(Stored data entries)
+++++

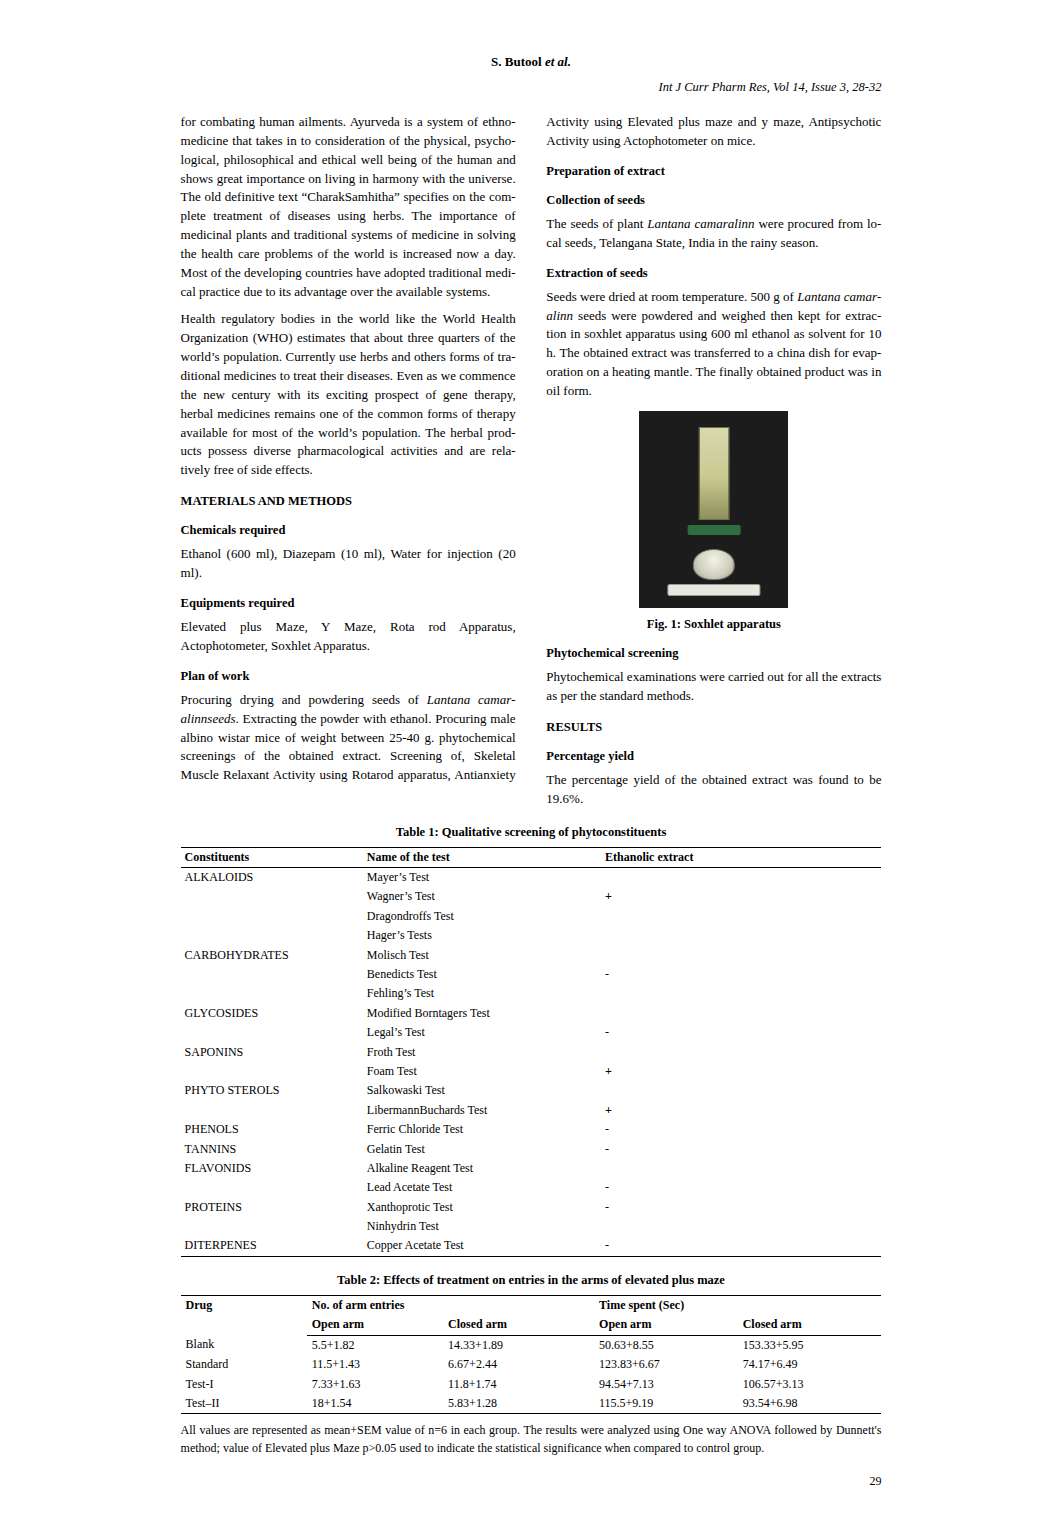S. Butool et al.
Int J Curr Pharm Res, Vol 14, Issue 3, 28-32
for combating human ailments. Ayurveda is a system of ethno-medicine that takes in to consideration of the physical, psychological, philosophical and ethical well being of the human and shows great importance on living in harmony with the universe. The old definitive text “CharakSamhitha” specifies on the complete treatment of diseases using herbs. The importance of medicinal plants and traditional systems of medicine in solving the health care problems of the world is increased now a day. Most of the developing countries have adopted traditional medical practice due to its advantage over the available systems.
Health regulatory bodies in the world like the World Health Organization (WHO) estimates that about three quarters of the world’s population. Currently use herbs and others forms of traditional medicines to treat their diseases. Even as we commence the new century with its exciting prospect of gene therapy, herbal medicines remains one of the common forms of therapy available for most of the world’s population. The herbal products possess diverse pharmacological activities and are relatively free of side effects.
Materials and methods
Chemicals required
Ethanol (600 ml), Diazepam (10 ml), Water for injection (20 ml).
Equipments required
Elevated plus Maze, Y Maze, Rota rod Apparatus, Actophotometer, Soxhlet Apparatus.
Plan of work
Procuring drying and powdering seeds of Lantana camaralinnseeds. Extracting the powder with ethanol. Procuring male albino wistar mice of weight between 25-40 g. phytochemical screenings of the obtained extract. Screening of, Skeletal Muscle Relaxant Activity using Rotarod apparatus, Antianxiety Activity using Elevated plus maze and y maze, Antipsychotic Activity using Actophotometer on mice.
Preparation of extract
Collection of seeds
The seeds of plant Lantana camaralinn were procured from local seeds, Telangana State, India in the rainy season.
Extraction of seeds
Seeds were dried at room temperature. 500 g of Lantana camaralinn seeds were powdered and weighed then kept for extraction in soxhlet apparatus using 600 ml ethanol as solvent for 10 h. The obtained extract was transferred to a china dish for evaporation on a heating mantle. The finally obtained product was in oil form.
Fig. 1: Soxhlet apparatus
Phytochemical screening
Phytochemical examinations were carried out for all the extracts as per the standard methods.
Results
Percentage yield
The percentage yield of the obtained extract was found to be 19.6%.
Table 1: Qualitative screening of phytoconstituents
| Constituents | Name of the test | Ethanolic extract |
| --- | --- | --- |
| ALKALOIDS | Mayer’s Test | |
| | Wagner’s Test | + |
| | Dragondroffs Test | |
| | Hager’s Tests | |
| CARBOHYDRATES | Molisch Test | |
| | Benedicts Test | - |
| | Fehling’s Test | |
| GLYCOSIDES | Modified Borntagers Test | |
| | Legal’s Test | - |
| SAPONINS | Froth Test | |
| | Foam Test | + |
| PHYTO STEROLS | Salkowaski Test | |
| | LibermannBuchards Test | + |
| PHENOLS | Ferric Chloride Test | - |
| TANNINS | Gelatin Test | - |
| FLAVONIDS | Alkaline Reagent Test | |
| | Lead Acetate Test | - |
| PROTEINS | Xanthoprotic Test | - |
| | Ninhydrin Test | |
| DITERPENES | Copper Acetate Test | - |
Table 2: Effects of treatment on entries in the arms of elevated plus maze
| Drug | No. of arm entries | Time spent (Sec) |
| --- | --- | --- |
| Open arm | Closed arm | Open arm | Closed arm |
| Blank | 5.5+1.82 | 14.33+1.89 | 50.63+8.55 | 153.33+5.95 |
| Standard | 11.5+1.43 | 6.67+2.44 | 123.83+6.67 | 74.17+6.49 |
| Test-I | 7.33+1.63 | 11.8+1.74 | 94.54+7.13 | 106.57+3.13 |
| Test–II | 18+1.54 | 5.83+1.28 | 115.5+9.19 | 93.54+6.98 |
All values are represented as mean+SEM value of n=6 in each group. The results were analyzed using One way ANOVA followed by Dunnett's method; value of Elevated plus Maze p>0.05 used to indicate the statistical significance when compared to control group.
29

+++++

• WORK TO COMPLETE: Return the line that contains "Reagent Test | |" along with every line after it through the end of the entries, exactly, adding nothing.

• SOLUTION TO THIS TASK:
| FLAVONIDS | Alkaline Reagent Test | |
| | Lead Acetate Test | - |
| PROTEINS | Xanthoprotic Test | - |
| | Ninhydrin Test | |
| DITERPENES | Copper Acetate Test | - |
Table 2: Effects of treatment on entries in the arms of elevated plus maze
| Drug | No. of arm entries | Time spent (Sec) |
| --- | --- | --- |
| Open arm | Closed arm | Open arm | Closed arm |
| Blank | 5.5+1.82 | 14.33+1.89 | 50.63+8.55 | 153.33+5.95 |
| Standard | 11.5+1.43 | 6.67+2.44 | 123.83+6.67 | 74.17+6.49 |
| Test-I | 7.33+1.63 | 11.8+1.74 | 94.54+7.13 | 106.57+3.13 |
| Test–II | 18+1.54 | 5.83+1.28 | 115.5+9.19 | 93.54+6.98 |
All values are represented as mean+SEM value of n=6 in each group. The results were analyzed using One way ANOVA followed by Dunnett's method; value of Elevated plus Maze p>0.05 used to indicate the statistical significance when compared to control group.
29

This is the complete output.